では、ストックオプションの代わりに現物株式(自己株式)を支給した場合はどうなのでしょうか?
【自己株式を給与とした場合】
前回と同じ条件で、時価9万円の自己株式(取得時の時価も9万円とします)を給与として支給した場合の結果考えてみます。自己株式に関する会計基準に従って考えると、
自己株式の支給時受取金額-自己株式の取得原価=自己株式処分損益
よって、
0円(給与として支給するので受取金額0円)-9万円=△9万円
となります。
この『自己株式処分損益』は損益となっておりますが損益計算書は経由しません。資本取引として『自己株式処分損』がその他の資本剰余金に計上され、貸借対照表上の処理だけで完結してしまいます。
つまり、自己株式は、従業員に支給しても費用計上がないのです。
【3つの給与支給方法を比較すると】
現金支給、ストックオプション発行、自己株式支給のそれぞれの方法による会計上の処理を簡単に比較してみます。
前回と同じく従業員に9万円(相当額)の給与を支給するとしましょう。この場合の支払方法としては下記の3つの選択肢があるのですが、
1)現金9万円を支給→9万円が費用計上
2)公正な評価額が9万円のストックオプションを発行→9万円が費用計上
3)時価9万円の自己株式を支給→資本項目から控除のため、費用計上無し
のように、いずれも経済的には同じ価値を支給しているにもかかわらず、その支払方法の違いで異なる会計処理が行われることになります。

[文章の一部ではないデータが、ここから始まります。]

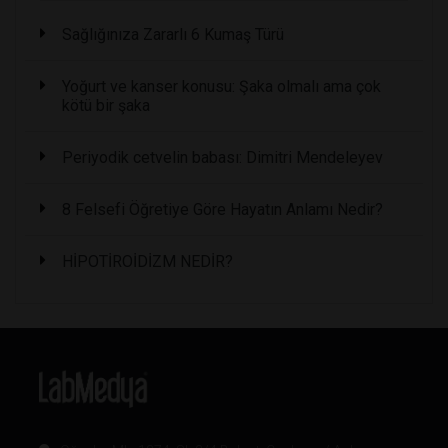
Sağlığınıza Zararlı 6 Kumaş Türü
Yoğurt ve kanser konusu: Şaka olmalı ama çok
kötü bir şaka
Periyodik cetvelin babası: Dimitri Mendeleyev
8 Felsefi Öğretiye Göre Hayatın Anlamı Nedir?
HİPOTİROİDİZM NEDİR?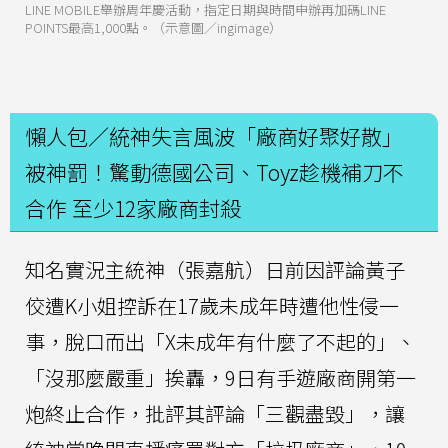
LINE MOBILE舉辦周年慶活動，指定日期與時間申辦再加碼LINE
POINTS最高1,000點。（示意圖／ingimage）
懶人包／統神失言風波「廠商好聚好散」
被神罰！驚動德國公司、Toyz趁機補刀不
合作 至少12家廠商封殺
知名實況主統神（張嘉航）日前因評論黃子
佼遭K小姐控訴在17歲未成年時遭他性侵一
事，脫口而出「X未成年有什麼了不起的」、
「沒那麼嚴重」挨轟，9日有手遊廠商開第一
炮終止合作，批評其評論「三觀盡毀」，讓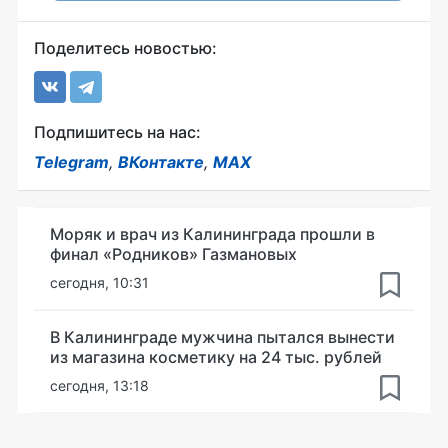
Поделитесь новостью:
Подпишитесь на нас:
Telegram
,
ВКонтакте
,
MAX
Моряк и врач из Калининграда прошли в
финал «Родников» Газмановых
сегодня, 10:31
В Калининграде мужчина пытался вынести
из магазина косметику на 24 тыс. рублей
сегодня, 13:18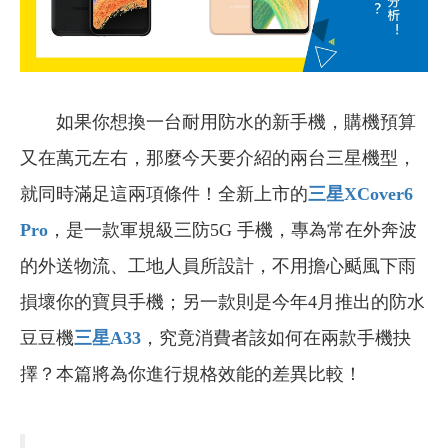
如果你想換一台耐用防水的新手機，購機預算
又在萬元左右，那麼今天要介紹的兩台三星機型，
就同時滿足這兩項條件！全新上市的
三星XCover6
Pro
，是一款軍規級三防5G 手機，專為常在外奔波
的外送物流、工地人員所設計，不用擔心颳風下雨
損壞你的寶貝手機；另一款則是今年4月推出的防水
豆豆機
三星A33
，究竟消費者該如何在兩款手機抉
擇？本篇將為你進行規格效能的差異比較！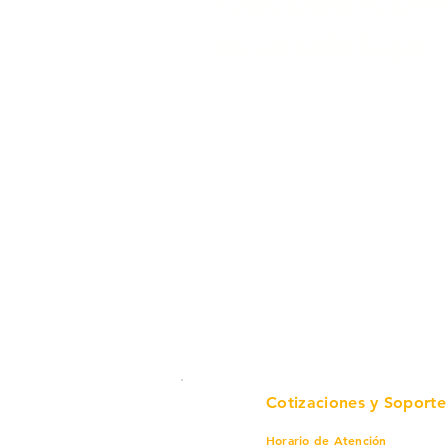
Todo para tu pro
en un solo lugar.
Cotizaciones y Soporte
Horario de Atención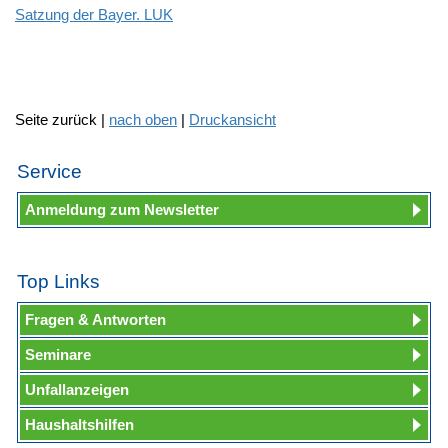
Satzung der Bayer. LUK
Seite zurück |
nach oben
|
Druckansicht
Service
Anmeldung zum Newsletter
Top Links
Fragen & Antworten
Seminare
Unfallanzeigen
Haushaltshilfen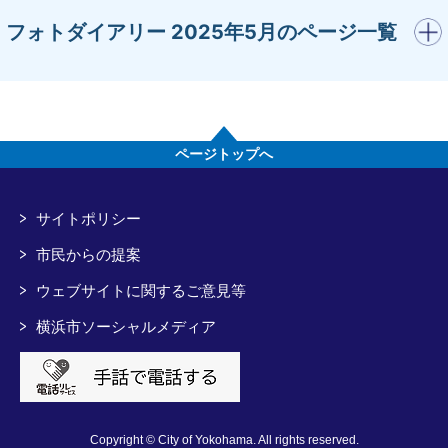
開く
フォトダイアリー 2025年5月のページ一覧
ページトップへ
サイトポリシー
市民からの提案
ウェブサイトに関するご意見等
横浜市ソーシャルメディア
Copyright © City of Yokohama. All rights reserved.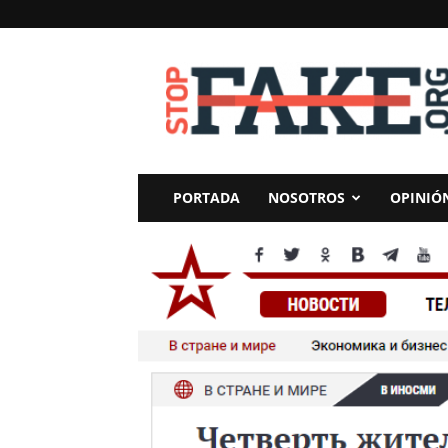
StopFake
PORTADA
NOSOTROS
OPINIÓ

語弊があるかもしれませんが、上記から考えると、自己株式を給与として支給することは費用計上を行わずに給与を支払える方法であると言えるかもしれません。
取得に際してキャッシュの流出はありますが、それは1)現金支給の場合も同じですし。
給料をもらうほうの希望も関係しますが、自己株式の活用も検討する価値はありますね。